Problem to work on: Copy the listing from its first line through the line with "Dot at: occluded", switching every "dist" to "distance" and leaving everything else unchanged. Give only those lines, and leave the pictures out of your answer.
— Start Records for this exercise —
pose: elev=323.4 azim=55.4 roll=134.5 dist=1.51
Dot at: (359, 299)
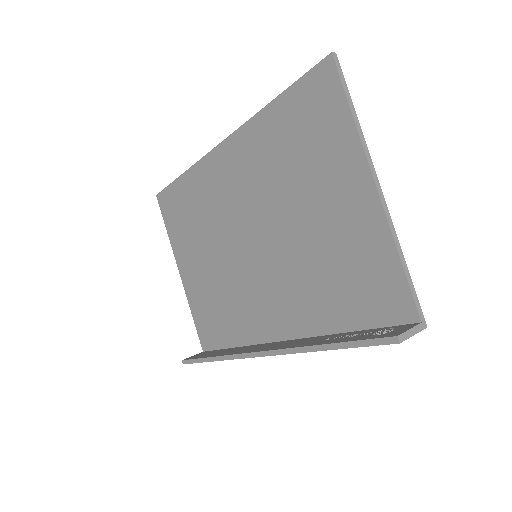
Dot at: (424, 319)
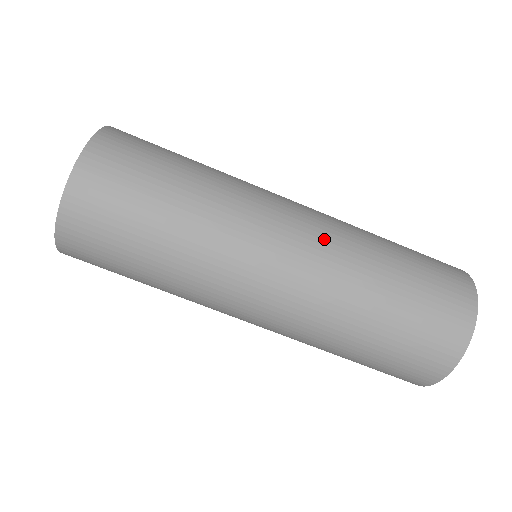
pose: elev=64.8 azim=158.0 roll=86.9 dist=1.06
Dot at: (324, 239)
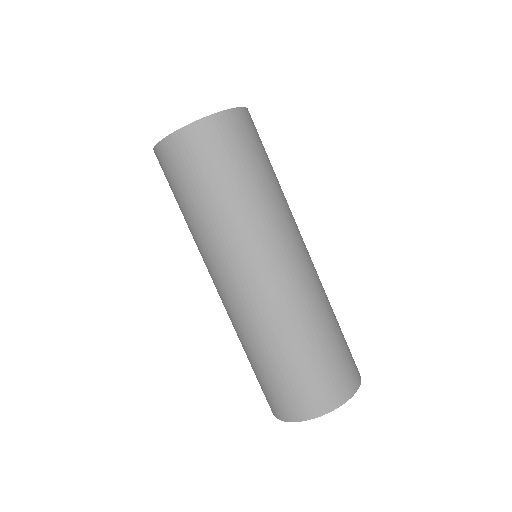
Dot at: (292, 288)
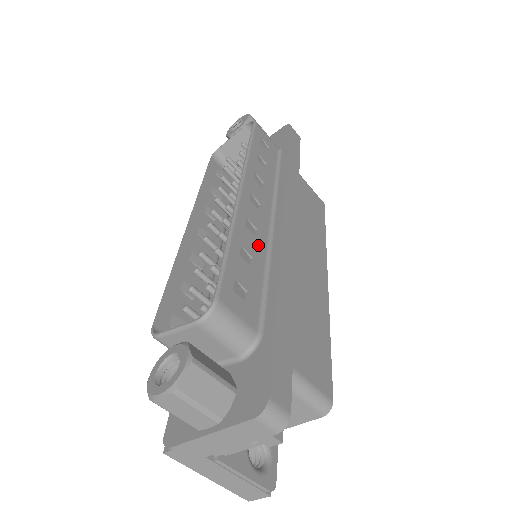
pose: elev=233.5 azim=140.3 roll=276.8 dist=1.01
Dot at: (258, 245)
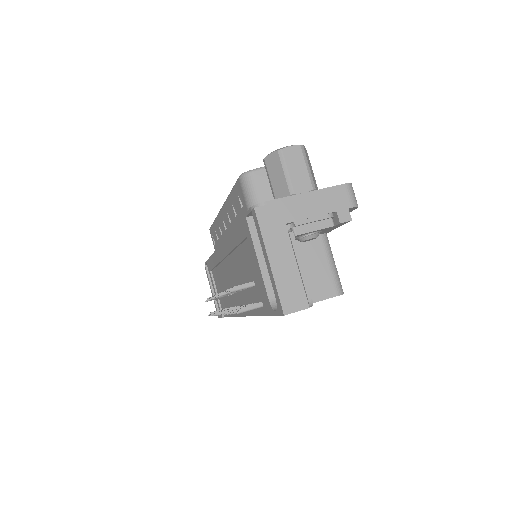
Dot at: occluded
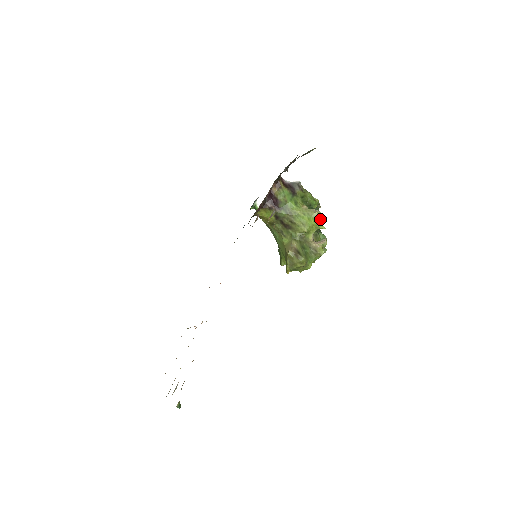
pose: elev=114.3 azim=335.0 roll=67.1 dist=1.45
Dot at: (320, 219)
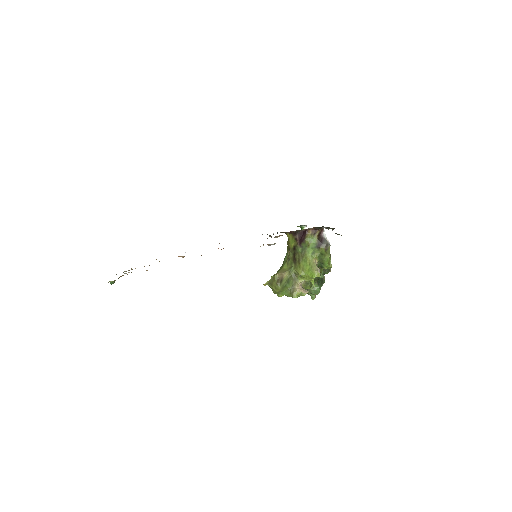
Dot at: (314, 277)
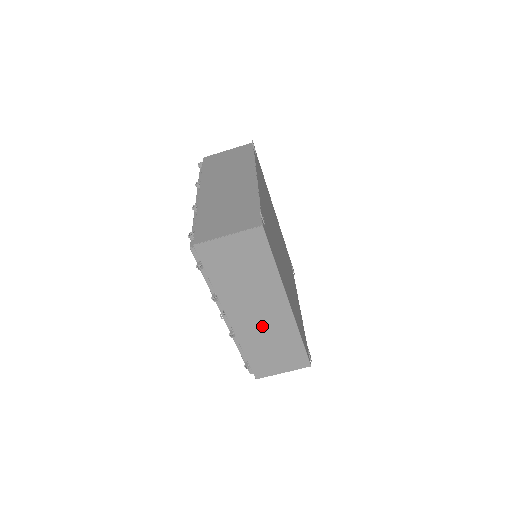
— End Records for this exercise —
Correct response:
pose: elev=323.4 azim=55.4 roll=134.5 distance=1.51
Dot at: (359, 299)
Dot at: (424, 319)
pose: elev=64.8 azim=158.0 roll=86.9 distance=1.06
Dot at: (324, 239)
Dot at: (292, 288)
pose: elev=233.5 azim=140.3 roll=276.8 distance=1.01
Dot at: (258, 245)
Dot at: occluded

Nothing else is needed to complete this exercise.